Jak dodaje wiceprzewodniczący PE, bardziej prawdopodobne jest zniesienie amerykańskiego wymogu wiz dla Polaków niż unijne wizy dla Amerykanów.
To jednak nie musi być takie proste. Jak zapewnia Komisja, rozmowy z przedstawicielami z USA i Kanady (jedynym państwem UE, które nie ma zagwarantowanego ruchu bezwizowego do Kanady jest Rumunia) w sprawie zmiany przepisów są w toku. Problem w tym, że przynajmniej w przypadku USA trudno będzie skłonić Kongresmenów do wprowadzenia reform. Obecne prawo wizowe przewiduje, że do programu bezwizowego kwalifikują tylko obywatele tych państw, dla których proporcja odmów wydania wiz wynosi mniej niż 3 procent. W tej chwili eliminuje to 5 państw UE: Bułgarię, Cypr, Chorwację, Polskę i Rumunię. Tylko w przypadku Cypru liczba odmów jest zbliżona do tego progu.

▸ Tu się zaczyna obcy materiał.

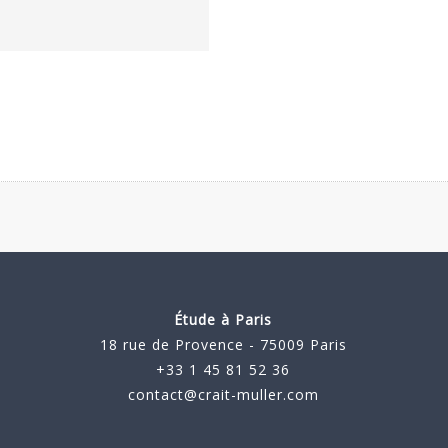
Étude à Paris
18 rue de Provence - 75009 Paris
+33 1 45 81 52 36
contact@crait-muller.com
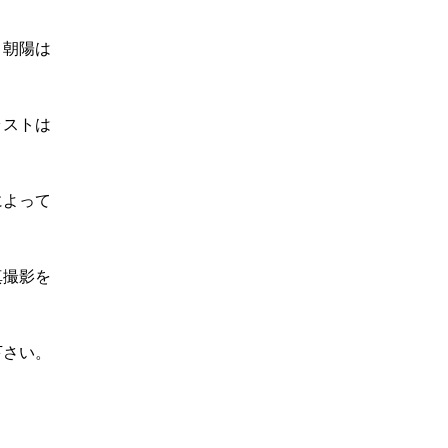
り朝陽は
ラ
ストは
によって
真撮影を
下さい。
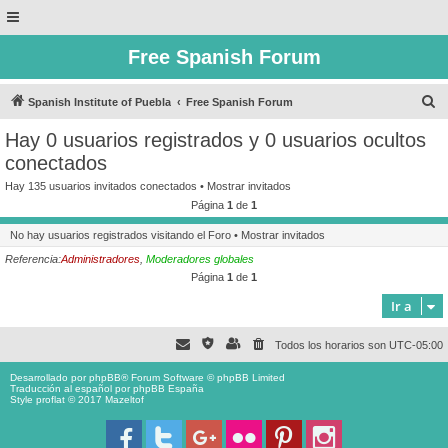
Free Spanish Forum
B
Spanish Institute of Puebla
Free Spanish Forum
u
Hay 0 usuarios registrados y 0 usuarios ocultos
s
conectados
c
Hay 135 usuarios invitados conectados •
Mostrar invitados
a
Página
1
de
1
r
No hay usuarios registrados visitando el Foro •
Mostrar invitados
Referencia:
Administradores
,
Moderadores globales
Página
1
de
1
Ir a
Todos los horarios son
UTC-05:00
Desarrollado por
phpBB
® Forum Software © phpBB Limited
Traducción al español por
phpBB España
Style proflat © 2017
Mazeltof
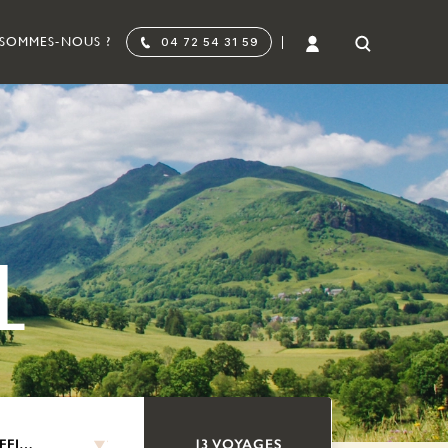
 SOMMES-NOUS ?
04 72 54 31 59
L
13 VOYAGES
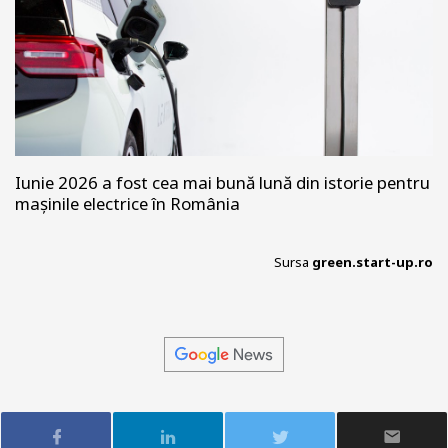
Iunie 2026 a fost cea mai bună lună din istorie pentru
mașinile electrice în România
Sursa
green.start-up.ro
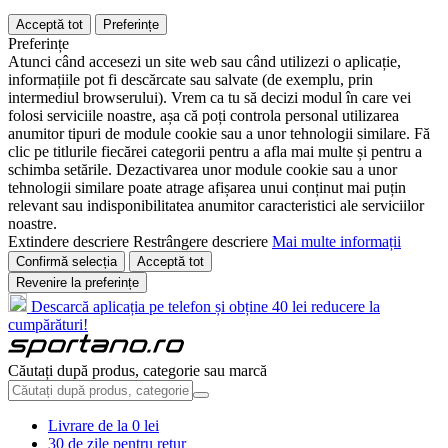
Acceptă tot
Preferințe
Preferințe
Atunci când accesezi un site web sau când utilizezi o aplicație,
informațiile pot fi descărcate sau salvate (de exemplu, prin
intermediul browserului). Vrem ca tu să decizi modul în care vei
folosi serviciile noastre, așa că poți controla personal utilizarea
anumitor tipuri de module cookie sau a unor tehnologii similare. Fă
clic pe titlurile fiecărei categorii pentru a afla mai multe și pentru a
schimba setările. Dezactivarea unor module cookie sau a unor
tehnologii similare poate atrage afișarea unui conținut mai puțin
relevant sau indisponibilitatea anumitor caracteristici ale serviciilor
noastre.
Extindere descriere
Restrângere descriere
Mai multe informații
Confirmă selecția
Acceptă tot
Revenire la preferințe
Descarcă aplicația pe telefon și obține 40 lei reducere la
cumpărături!
Căutați după produs, categorie sau marcă
Livrare de la 0 lei
30 de zile pentru retur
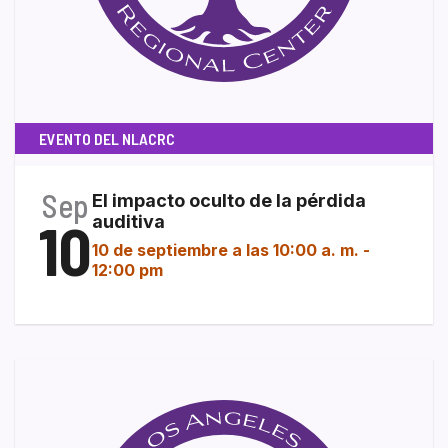
EVENTO DEL NLACRC
Sep
El impacto oculto de la pérdida
10
auditiva
10 de septiembre a las 10:00 a. m.
-
12:00 pm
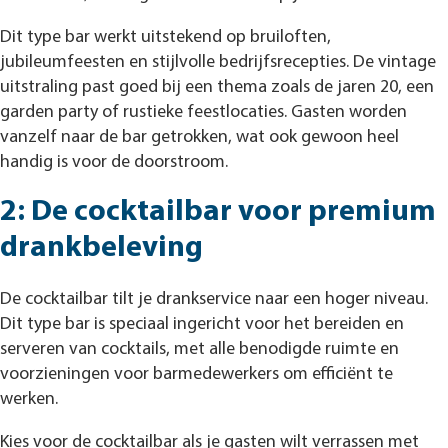
Dit type bar werkt uitstekend op bruiloften,
jubileumfeesten en stijlvolle bedrijfsrecepties. De vintage
uitstraling past goed bij een thema zoals de jaren 20, een
garden party of rustieke feestlocaties. Gasten worden
vanzelf naar de bar getrokken, wat ook gewoon heel
handig is voor de doorstroom.
2: De cocktailbar voor premium
drankbeleving
De cocktailbar tilt je drankservice naar een hoger niveau.
Dit type bar is speciaal ingericht voor het bereiden en
serveren van cocktails, met alle benodigde ruimte en
voorzieningen voor barmedewerkers om efficiënt te
werken.
Kies voor de cocktailbar als je gasten wilt verrassen met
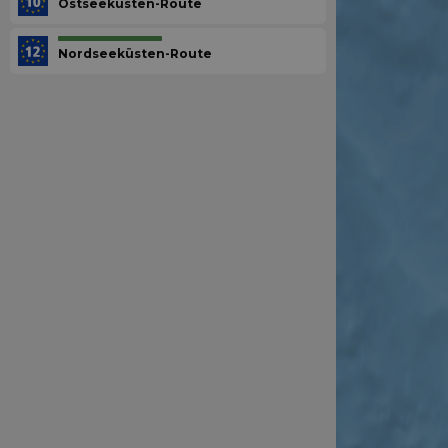
Ostseeküsten-Route
Nordseeküsten-Route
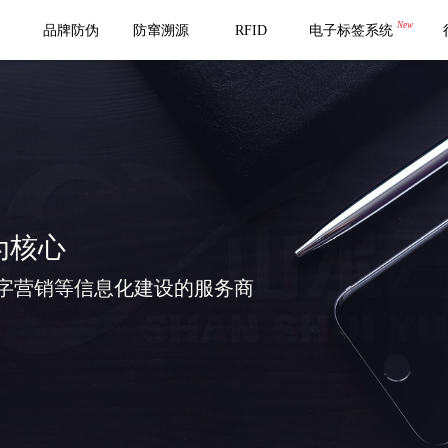
New
品牌防伪
防窜溯源
RFID
电子标签系统
为核心
字营销等信息化建设的服务商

Jeden z projektów ustaw zgłoszonych w Kongresie przewiduje co prawda podniesienie progu do 10 procent, ale utknął w "zamrażarce" - i nic wie wskazuje, by miało by się to zmienić. Tym bardziej, że klimat polityczny w USA nie sprzyja rozluźnianiu przepisów imigracyjnych.

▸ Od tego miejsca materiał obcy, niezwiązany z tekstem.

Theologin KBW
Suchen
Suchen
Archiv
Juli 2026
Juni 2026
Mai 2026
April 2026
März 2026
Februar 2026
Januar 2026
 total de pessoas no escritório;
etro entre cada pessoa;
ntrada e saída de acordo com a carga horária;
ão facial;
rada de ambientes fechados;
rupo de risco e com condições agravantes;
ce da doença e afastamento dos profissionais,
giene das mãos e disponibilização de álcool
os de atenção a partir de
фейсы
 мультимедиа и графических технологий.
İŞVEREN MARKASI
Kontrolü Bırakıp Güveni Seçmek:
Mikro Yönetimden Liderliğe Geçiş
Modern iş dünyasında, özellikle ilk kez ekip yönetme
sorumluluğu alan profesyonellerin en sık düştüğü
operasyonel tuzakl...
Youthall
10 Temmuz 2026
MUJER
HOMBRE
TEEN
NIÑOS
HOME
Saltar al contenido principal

Co więcej, w grudniu ubiegłego roku, w następstwie zamachów w Paryżu, Kongres w ekspresowym tempie przyjął prawo zaostrzające warunki przyznania wiz. Od tego czasu wizę muszą uzyskać także obywatele wszystkich państw UE, którzy mają na swoim koncie podróż do Syrii, Sudanu, Iraku lub Iranu, lub którzy posiadają podwójne obywatelstwo. Szanse na rozluźnienie reżimu wizowego są tym mniejsze, że w listopadzie kongresmenów i senatorów czekają wybory.

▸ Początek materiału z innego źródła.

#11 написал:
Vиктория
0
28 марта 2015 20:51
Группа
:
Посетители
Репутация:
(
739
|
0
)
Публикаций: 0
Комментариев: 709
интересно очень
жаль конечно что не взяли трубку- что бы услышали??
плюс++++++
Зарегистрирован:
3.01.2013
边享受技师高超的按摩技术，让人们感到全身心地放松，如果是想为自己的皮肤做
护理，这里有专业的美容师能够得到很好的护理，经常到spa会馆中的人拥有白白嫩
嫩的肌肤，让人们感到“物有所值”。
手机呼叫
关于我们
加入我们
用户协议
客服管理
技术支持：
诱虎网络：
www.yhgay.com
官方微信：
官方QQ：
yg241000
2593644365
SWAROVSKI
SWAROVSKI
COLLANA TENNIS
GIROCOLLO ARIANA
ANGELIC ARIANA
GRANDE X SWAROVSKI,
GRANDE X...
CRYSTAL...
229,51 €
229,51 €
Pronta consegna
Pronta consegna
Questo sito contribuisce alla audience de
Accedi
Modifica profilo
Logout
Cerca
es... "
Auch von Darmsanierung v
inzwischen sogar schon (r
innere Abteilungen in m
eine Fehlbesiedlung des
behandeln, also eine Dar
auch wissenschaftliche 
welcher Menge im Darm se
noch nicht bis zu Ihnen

Tymczasem nie wszyscy wierzą, że Komisja rzeczywiście zrealizuje swoją groźbę. Większość pytanych przez WP źródeł w Brukseli uważa, że to jedynie element mający wywrzeć dodatkową presję na Stany Zjednoczone. Co więcej, nawet jeśli KE przywróci obowiązek wizowy dla Amerykanów i Kanadyjczyków, środek ten może zostać zawetowany przez Radę UE (rada ministrów państw członkowskich) lub większość parlamentów narodowych. To tym bardziej prawdopodobne, że amerykańskie prawo przewiduje automatyczne zastosowanie zasady wzajemności dla państw, które decydują się przywrócić wizy dla obywateli USA. A to oznaczałoby zupełnie nową jakość w stosunkach między partnerami z obu stron Atlantyku.